##### DATA

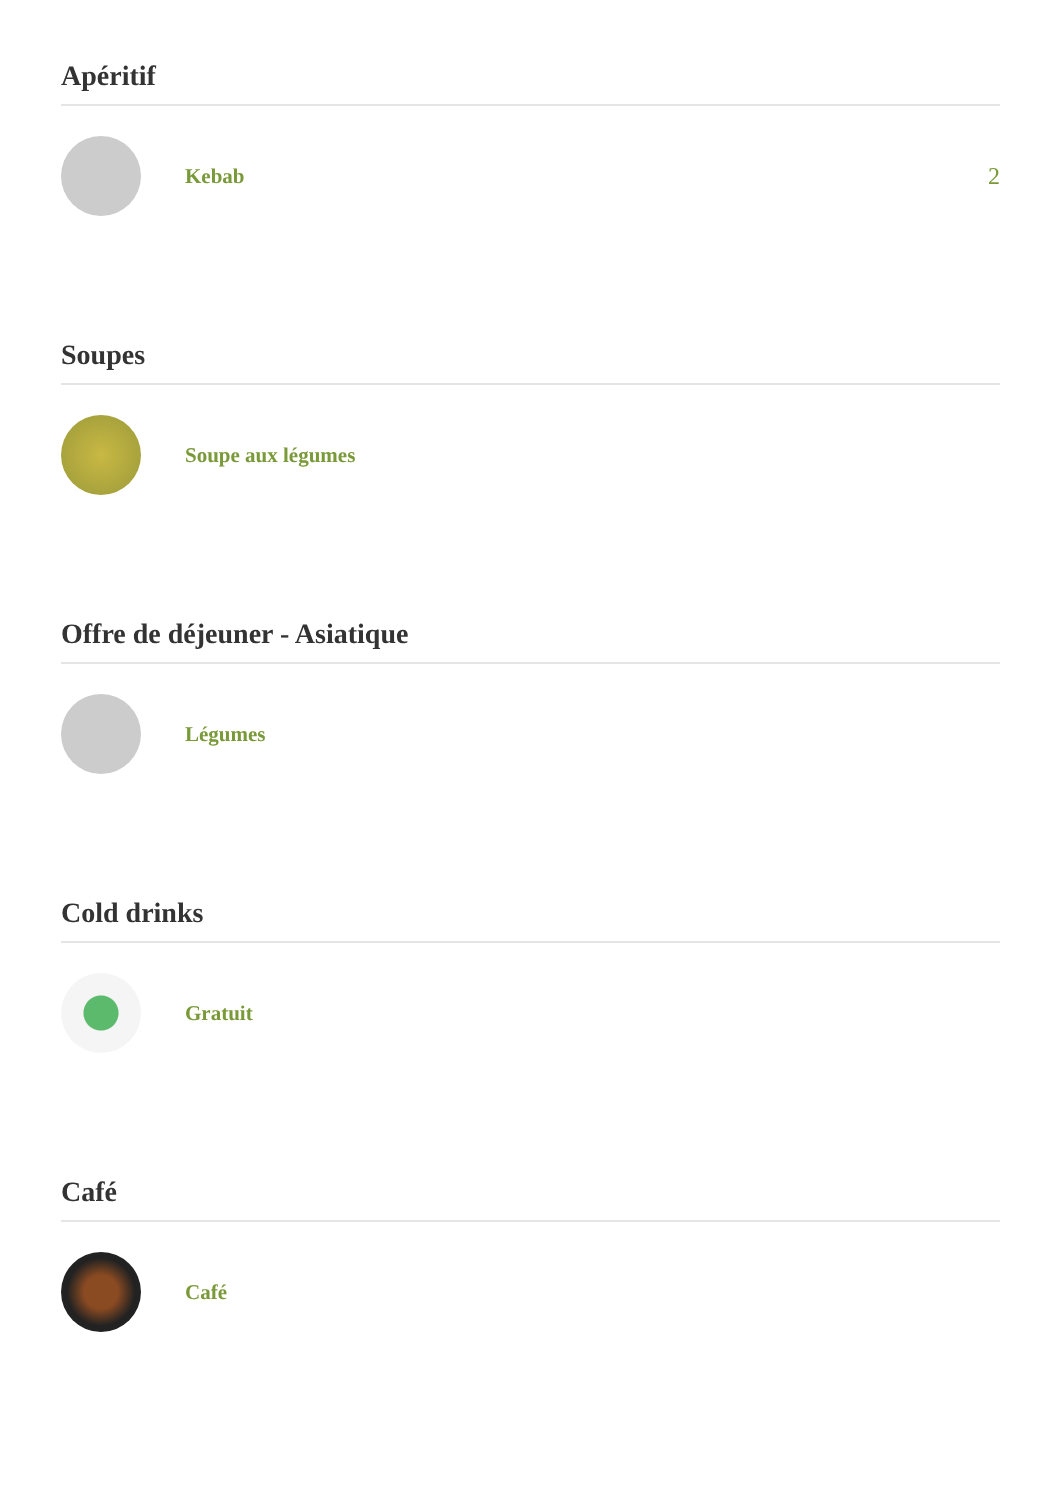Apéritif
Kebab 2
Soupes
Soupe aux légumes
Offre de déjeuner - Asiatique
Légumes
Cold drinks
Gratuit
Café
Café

##########

■ **REQUIRED WORK**
All of the entries must be reproduced exactly, apart from the pictures, which are to be dropped.

■ **ANSWER TO THIS EXERCISE**
Apéritif
Kebab 2
Soupes
Soupe aux légumes
Offre de déjeuner - Asiatique
Légumes
Cold drinks
Gratuit
Café
Café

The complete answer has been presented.